Egremont Russet EMLA26 eating
Liberty EMLA 26 eating
Honeycrisp M26 eating
King Edward VII M26 baking
I have grouped them here in pollination groups and will be planting those trees next to each other to maximise pollination. I already have a Crab Apple tree in the garden which I saved because it will be great for pollination too.
I also ordered some soft fruit bushes. White and Red Currants, Black Currants, etc. I’ll wait until the orchard is planted to put in some Raspberry canes. I’m not sure where I’ll have the room yet!
So there you have it. A planned orchard. Obviously I have quite a way to go before I actually harvest any fruit and I’m certain there will be lots of lessons to be learned. But it’s exciting to finally get operation Granchester off the ground.
I enjoy your blog very much. I live and garden in the San Francisco Bay area where our weather is just a little warmer than Portland’s.

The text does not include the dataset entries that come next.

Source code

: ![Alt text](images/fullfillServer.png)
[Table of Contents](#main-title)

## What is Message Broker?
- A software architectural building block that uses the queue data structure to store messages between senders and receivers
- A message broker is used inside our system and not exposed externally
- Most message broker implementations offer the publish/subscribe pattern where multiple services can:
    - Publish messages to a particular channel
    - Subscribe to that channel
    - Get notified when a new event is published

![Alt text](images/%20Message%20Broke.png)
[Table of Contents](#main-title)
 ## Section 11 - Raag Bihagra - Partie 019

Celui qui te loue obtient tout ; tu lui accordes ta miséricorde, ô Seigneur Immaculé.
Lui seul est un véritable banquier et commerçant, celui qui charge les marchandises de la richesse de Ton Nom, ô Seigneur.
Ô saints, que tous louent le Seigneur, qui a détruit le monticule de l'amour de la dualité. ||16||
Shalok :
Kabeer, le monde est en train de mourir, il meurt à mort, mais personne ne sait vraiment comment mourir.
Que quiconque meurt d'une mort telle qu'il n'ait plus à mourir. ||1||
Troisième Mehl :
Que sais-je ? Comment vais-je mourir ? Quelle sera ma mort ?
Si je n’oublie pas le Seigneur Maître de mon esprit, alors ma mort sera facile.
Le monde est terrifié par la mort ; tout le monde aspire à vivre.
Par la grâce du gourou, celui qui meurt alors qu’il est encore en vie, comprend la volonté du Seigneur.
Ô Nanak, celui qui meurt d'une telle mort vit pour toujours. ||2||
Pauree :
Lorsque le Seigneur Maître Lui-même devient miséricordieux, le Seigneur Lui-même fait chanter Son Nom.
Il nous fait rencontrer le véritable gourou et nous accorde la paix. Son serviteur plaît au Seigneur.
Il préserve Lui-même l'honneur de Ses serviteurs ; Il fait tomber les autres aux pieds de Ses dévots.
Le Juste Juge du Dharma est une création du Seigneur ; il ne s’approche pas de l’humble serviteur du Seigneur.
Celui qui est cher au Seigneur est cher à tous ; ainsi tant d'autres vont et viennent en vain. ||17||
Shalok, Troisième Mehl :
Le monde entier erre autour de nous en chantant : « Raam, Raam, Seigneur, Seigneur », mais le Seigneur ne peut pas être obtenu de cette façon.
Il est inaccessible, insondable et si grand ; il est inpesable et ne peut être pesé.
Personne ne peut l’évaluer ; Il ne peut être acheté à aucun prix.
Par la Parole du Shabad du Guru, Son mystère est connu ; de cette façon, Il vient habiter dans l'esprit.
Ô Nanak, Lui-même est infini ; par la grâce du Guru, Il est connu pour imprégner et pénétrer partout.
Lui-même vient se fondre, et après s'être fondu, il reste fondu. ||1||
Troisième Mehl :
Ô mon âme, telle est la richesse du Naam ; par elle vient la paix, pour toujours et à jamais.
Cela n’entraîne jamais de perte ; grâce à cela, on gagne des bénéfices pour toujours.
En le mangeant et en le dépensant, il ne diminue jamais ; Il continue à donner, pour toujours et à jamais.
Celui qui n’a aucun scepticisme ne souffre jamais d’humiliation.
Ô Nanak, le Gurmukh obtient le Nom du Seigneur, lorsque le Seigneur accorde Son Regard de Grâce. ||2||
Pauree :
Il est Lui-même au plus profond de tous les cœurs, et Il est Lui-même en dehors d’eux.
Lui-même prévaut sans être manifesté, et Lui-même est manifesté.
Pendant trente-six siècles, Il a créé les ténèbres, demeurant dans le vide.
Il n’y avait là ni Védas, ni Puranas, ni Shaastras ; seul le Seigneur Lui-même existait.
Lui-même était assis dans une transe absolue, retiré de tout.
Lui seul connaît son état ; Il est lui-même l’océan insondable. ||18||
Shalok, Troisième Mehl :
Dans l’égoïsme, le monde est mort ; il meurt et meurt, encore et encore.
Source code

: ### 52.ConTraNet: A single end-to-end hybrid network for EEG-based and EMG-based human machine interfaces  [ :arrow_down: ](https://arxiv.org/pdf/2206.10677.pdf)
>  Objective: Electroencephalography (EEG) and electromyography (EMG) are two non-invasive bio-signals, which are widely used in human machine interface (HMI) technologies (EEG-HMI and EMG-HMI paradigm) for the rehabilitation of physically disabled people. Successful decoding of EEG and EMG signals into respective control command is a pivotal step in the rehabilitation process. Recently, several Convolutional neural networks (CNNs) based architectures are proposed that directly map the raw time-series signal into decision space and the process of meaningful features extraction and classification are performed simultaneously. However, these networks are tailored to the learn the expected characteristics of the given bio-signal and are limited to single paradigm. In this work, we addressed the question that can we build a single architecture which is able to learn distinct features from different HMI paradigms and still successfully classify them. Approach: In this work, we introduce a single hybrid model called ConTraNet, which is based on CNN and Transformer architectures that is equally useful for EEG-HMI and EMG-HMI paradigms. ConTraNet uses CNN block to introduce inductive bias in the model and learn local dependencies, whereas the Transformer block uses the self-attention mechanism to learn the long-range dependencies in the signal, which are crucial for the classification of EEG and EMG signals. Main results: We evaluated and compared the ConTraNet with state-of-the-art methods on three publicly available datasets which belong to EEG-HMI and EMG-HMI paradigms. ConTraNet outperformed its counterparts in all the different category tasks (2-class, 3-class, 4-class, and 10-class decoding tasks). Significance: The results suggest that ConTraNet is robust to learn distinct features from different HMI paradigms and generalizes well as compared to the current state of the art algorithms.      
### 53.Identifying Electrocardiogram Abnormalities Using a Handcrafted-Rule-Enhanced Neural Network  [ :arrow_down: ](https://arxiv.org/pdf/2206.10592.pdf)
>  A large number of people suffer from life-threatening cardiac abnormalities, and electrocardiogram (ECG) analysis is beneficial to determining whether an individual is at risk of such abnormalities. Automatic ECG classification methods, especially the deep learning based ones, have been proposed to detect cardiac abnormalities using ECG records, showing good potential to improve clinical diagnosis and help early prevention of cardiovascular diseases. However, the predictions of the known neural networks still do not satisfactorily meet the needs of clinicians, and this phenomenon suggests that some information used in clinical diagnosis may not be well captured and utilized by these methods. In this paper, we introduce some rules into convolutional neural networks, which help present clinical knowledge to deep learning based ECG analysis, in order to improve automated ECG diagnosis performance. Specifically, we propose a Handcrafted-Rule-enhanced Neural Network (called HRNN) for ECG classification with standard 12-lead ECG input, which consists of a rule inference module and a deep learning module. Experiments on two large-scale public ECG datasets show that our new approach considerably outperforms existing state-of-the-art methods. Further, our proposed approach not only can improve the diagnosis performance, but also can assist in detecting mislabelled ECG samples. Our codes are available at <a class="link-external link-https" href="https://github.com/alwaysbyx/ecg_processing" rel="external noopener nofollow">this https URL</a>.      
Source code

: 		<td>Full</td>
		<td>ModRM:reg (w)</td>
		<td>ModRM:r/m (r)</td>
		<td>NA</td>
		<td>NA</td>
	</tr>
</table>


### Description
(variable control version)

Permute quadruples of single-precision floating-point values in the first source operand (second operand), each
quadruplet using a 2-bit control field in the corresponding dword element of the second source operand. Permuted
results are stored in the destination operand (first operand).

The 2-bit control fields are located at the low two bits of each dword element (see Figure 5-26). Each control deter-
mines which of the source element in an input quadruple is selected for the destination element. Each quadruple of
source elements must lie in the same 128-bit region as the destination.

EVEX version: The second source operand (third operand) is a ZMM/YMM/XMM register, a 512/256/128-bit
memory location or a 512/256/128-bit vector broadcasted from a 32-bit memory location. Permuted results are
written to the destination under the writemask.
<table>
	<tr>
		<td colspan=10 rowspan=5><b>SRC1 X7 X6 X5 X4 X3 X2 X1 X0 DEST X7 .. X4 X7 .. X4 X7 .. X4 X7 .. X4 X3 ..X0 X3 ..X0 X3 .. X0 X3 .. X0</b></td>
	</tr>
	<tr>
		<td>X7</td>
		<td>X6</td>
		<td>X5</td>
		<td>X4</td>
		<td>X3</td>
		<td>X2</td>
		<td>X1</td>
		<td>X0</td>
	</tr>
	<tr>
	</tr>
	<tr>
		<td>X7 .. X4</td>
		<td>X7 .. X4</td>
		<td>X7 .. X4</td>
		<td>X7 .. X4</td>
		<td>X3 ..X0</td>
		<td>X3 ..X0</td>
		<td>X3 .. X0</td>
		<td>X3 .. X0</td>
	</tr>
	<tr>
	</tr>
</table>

Congratulations on starting a home orchard. I am writing to encourage you to carefully research the rootstocks for your trees. I have about 30 fruit trees on my half-acre lot. Most of them are are semi-dwarf and a few of those are even from Raintree, which is a very fine nursery. My goal is to keep them about ten feet high to enable an easy harvest. Even with Summer pruning it is very hard to keep trees that low. They just want to grow much bigger! My best success is with “Ultra Dwarf” trees from this nursery:
Even these trees will exceed ten feet here when they are planted in the ground. However, the rootstocks seem to be less vigorous and they are easier to keep at about ten feet with Summer and Winter pruning.
I’m concerned that your plan to put semi-dwarf trees about (or at least) eight feet apart with result in a very dense orchard that will be very hard to keep even 12-15 feet tall. Perhaps you could find an experienced orchard person in your area and see what their advice is.
Having home-grown fruit is just the best! Good luck with your orchard.
Regards, Keith Silva
P.S. How big is your lot?
Gill, I envy you that wonderful space to have a fruit garden! I’ve managed to tuck 9 fruit trees (apples, pears, plums, cherries) into the community garden here – 5 years on and I’m still waiting for the plums and pears to fruit! There is a compulsion, too, to add soft fruit: redcurrants and red gooseberries should fruit this coming year and I have a quince on order! (I’m so excited by that thought!) I’m really looking forward to seeing how your orchard progresses and how you lay out the trees; I have very fond memories of an orchard at the bottom of my family garden in Weymouth when I was very young.
PS. The crab apples are glorious this year, such a great sight in the winter months. … may have to get one of those, as well!
Sounds like it will be a beautiful and productive orchard!
HI, I ENJOY YOUR BLOG IN SEATTLE. SINCE YOU ARE NEW TO THE NW I WANT TO TELL YOU ABOUT AN AMAZING ORCHARDIST ON CAMANO ISLAND (ABOUT 50 MILES NW OF SEATTLE). THE PLACE IS CALLED CAMANO ISLAND ORCHARDS, AND IS OWNED BY OTTO (360-387-0725). OTTO IS FROM SWITZERLAND AND HAS 250 TYPES OF APPLES, MOSTLY HEIRLOOMS, PLUS, 50 TYPES OF PEARS, NOT TO MENTION FIGS, GRAPES, KIWI, ON AND ON. OTTO GRAFTS AND SELLS MINI TREES(5 FEET BY 5 FEET). I HAVE 14 OF THESE TREES ON MY CITY LOT IN GREENWOOD SEATTLE. THEY PRODUCE APPLES AFTER 2 YEARS AND I HAD ABOUT 100 APPLES THIS YEAR(AFTER 3 YEARS). OTTO SAID HE ONCE GOT 125 POUNDS ON ONE MIN1 TREE????? OTTO HAS INCREDIBLE KNOWLEDGE OF FRUIT TREES AND MORE. ALAS, HE DOES NOT HAVE A WED SITE, HOWEVER, HE CAN BE REACHED BY PHONE. TELL HIM YOU WERE REFERRED BY SIMONE AND DON.
Growing some fruit requires a lot of care from those insects and flies, good luck though! :)
I’ll echo John’s comments. Cherry fly, apple fly, codling moth, etc. There is a home orchard society based out of Clackamas Community College. They are a good resource.
On the other hand, seed catalogues will be arriving soon. Spring is around the corner…
Sounds like you have done your research. I have been adding in some fruit mostly raspberry varieties and pear trees. I am currently researching everything I can find about mason bees for pollinating fruit crops. I love the research/planning phase! Good luck with your orchard.